MECHAFEST: The artists you’ll be listening to next year

“Why you should attend virtual festivals” was the original title I had planned for this piece. Now, it seems redundant. We all know, to some extent, that we should be attending virtual festivals. Obviously, there are plenty of artists who need support, with home concerts to watch on Instagram, merchandise to purchase and virtual events to attend. Awareness of this issue has spread, but sometimes it’s difficult to find and participate in these opportunities. For music listeners, there remain those who have attended virtual events over the course of the pandemic and those who know they need to but have never found the time. I, regrettably, fell under the latter. 

That is, until I attended my first virtual festival last weekend, nearly a year after the COVID-19 lockdown began. MECHAFEST was a four-day virtual festival, spanning from March 25 to March 28, with five different stages and nearly a hundred artists. The festival was organized by independent labels No Agreements, Dismiss Yourself, New Motion and music blog The Flying Lugaw.
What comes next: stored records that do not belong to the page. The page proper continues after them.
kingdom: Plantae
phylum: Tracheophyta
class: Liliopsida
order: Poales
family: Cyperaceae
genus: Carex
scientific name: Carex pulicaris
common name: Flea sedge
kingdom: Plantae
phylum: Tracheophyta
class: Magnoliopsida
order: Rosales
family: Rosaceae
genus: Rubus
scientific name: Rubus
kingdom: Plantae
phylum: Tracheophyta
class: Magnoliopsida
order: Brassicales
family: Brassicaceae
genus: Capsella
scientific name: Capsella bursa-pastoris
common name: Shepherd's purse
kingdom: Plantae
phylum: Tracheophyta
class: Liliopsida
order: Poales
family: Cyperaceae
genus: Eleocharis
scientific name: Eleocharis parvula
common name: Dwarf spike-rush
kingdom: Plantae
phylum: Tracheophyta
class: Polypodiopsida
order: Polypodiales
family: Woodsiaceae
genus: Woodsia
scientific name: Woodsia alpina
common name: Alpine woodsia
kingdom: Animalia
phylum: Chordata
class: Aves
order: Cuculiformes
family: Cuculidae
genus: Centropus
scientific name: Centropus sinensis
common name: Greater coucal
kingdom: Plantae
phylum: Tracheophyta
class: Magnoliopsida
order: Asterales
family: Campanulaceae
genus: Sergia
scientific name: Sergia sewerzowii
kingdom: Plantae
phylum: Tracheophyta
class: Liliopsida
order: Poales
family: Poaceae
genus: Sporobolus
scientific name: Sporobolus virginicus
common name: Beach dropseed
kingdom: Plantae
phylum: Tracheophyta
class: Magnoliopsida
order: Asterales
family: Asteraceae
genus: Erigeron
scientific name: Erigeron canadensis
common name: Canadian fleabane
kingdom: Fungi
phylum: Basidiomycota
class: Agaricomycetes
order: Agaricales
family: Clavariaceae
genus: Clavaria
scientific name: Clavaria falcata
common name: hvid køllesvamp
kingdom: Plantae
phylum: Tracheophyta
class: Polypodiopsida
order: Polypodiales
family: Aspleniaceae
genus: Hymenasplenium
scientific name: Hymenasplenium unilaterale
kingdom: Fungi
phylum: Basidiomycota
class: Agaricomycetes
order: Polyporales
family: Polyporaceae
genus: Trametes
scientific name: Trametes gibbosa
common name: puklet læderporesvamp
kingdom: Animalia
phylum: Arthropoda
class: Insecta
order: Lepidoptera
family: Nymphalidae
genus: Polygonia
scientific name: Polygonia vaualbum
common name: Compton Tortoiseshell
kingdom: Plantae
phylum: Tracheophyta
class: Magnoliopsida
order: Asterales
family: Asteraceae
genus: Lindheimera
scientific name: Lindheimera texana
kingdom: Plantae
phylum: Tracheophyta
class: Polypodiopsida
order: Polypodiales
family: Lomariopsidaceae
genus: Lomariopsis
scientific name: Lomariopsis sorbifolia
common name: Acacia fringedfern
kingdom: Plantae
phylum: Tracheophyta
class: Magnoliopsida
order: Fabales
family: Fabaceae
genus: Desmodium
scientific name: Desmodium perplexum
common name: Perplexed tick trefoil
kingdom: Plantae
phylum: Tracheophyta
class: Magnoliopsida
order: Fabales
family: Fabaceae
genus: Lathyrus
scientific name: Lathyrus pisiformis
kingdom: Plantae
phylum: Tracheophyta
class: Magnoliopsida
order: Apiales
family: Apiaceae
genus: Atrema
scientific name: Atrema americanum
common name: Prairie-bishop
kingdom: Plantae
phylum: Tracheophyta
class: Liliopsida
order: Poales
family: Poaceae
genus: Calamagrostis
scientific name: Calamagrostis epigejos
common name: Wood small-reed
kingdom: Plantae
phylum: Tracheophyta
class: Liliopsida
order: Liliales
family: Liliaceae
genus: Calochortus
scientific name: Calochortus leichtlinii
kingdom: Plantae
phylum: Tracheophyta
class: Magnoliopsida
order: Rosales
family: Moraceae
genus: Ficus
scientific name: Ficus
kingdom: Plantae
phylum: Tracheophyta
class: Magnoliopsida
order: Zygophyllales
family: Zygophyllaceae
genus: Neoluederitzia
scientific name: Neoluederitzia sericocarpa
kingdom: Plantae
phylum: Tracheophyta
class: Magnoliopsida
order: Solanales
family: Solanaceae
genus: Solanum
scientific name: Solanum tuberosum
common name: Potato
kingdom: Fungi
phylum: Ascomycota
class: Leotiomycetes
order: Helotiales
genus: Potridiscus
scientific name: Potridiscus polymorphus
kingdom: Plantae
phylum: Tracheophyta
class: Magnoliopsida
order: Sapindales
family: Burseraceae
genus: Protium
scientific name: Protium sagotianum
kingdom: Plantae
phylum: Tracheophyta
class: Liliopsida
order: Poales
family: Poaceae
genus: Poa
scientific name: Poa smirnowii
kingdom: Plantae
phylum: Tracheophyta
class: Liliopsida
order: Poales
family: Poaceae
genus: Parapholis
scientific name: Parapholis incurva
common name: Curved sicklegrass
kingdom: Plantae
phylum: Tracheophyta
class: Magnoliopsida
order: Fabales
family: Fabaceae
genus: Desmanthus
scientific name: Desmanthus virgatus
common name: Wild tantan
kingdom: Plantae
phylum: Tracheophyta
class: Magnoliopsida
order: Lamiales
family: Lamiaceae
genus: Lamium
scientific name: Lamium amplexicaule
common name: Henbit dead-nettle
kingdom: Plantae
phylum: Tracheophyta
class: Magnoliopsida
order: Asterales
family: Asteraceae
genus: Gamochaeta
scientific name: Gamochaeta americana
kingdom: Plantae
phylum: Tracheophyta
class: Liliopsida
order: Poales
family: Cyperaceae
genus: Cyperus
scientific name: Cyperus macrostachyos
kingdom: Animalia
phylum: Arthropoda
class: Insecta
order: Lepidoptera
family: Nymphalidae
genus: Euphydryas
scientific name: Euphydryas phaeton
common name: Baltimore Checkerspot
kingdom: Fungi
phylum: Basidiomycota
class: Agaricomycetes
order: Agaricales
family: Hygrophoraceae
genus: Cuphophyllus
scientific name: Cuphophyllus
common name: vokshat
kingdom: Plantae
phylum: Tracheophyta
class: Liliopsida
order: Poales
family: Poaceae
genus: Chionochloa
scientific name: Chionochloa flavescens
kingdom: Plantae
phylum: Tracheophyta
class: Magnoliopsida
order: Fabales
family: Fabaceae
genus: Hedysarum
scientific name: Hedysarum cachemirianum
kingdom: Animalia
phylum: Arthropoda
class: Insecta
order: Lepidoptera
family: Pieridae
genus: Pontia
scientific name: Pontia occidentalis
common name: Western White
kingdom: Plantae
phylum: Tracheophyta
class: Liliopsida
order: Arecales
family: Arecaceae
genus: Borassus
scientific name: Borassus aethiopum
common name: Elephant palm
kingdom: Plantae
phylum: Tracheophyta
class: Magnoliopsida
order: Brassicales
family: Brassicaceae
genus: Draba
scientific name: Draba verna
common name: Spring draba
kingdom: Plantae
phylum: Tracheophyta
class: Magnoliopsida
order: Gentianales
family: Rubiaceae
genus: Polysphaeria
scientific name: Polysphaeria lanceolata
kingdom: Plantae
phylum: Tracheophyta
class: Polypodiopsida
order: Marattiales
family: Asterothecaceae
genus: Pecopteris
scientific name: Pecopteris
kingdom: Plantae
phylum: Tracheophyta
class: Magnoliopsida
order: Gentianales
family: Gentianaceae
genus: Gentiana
The virtual event was organized to raise money and benefit the charitable organization NIVA, an independent association that works to support music venues through funding and passing legislation. NIVA previously organized the “Save Our Stages Fest,” which included headliners like Miley Cyrus, Foo Fighters and The Lumineers. Yet the fight to support closed music venues hasn’t ended, as the pandemic has forced stages to remain closed. That is why NIVA worked with legislators to pass the Save Our Stages Act and why MECHAFEST was organized to help NIVA continue gathering funds and resources to support these small business venues.

Taking a quick glance at the stage lists might overwhelm you with names of artists and bands you’ve never heard of before. It certainly overwhelmed me when I first read the artists announced for the festival. In fact, I initially heard about the fest when I learned the internet-cult band Panchiko was performing, being among the few names I actually recognized. This unfamiliarity was quickly forgotten once I heard the acts play — the names of these artists will be etched into my mind as a listener and lover of music for years to come.

Typically for a music festival, labels and artists create a centralized promotional campaign in order to attract festival-goers who will purchase tickets and fill up venues. This exchange is purely transactional — you “attend” in a way that is observational. The artist is a spectacle for attendees to appreciate at a distance.

However, this year MECHAFEST bridged the gap between artist and audience. The hype for the festival centered on both artists and listeners interacting with each other on social media, sharing posts, articles and promotional information in order to build excitement for the festival. Artists and listeners worked in tandem to promote the event and help support their communities.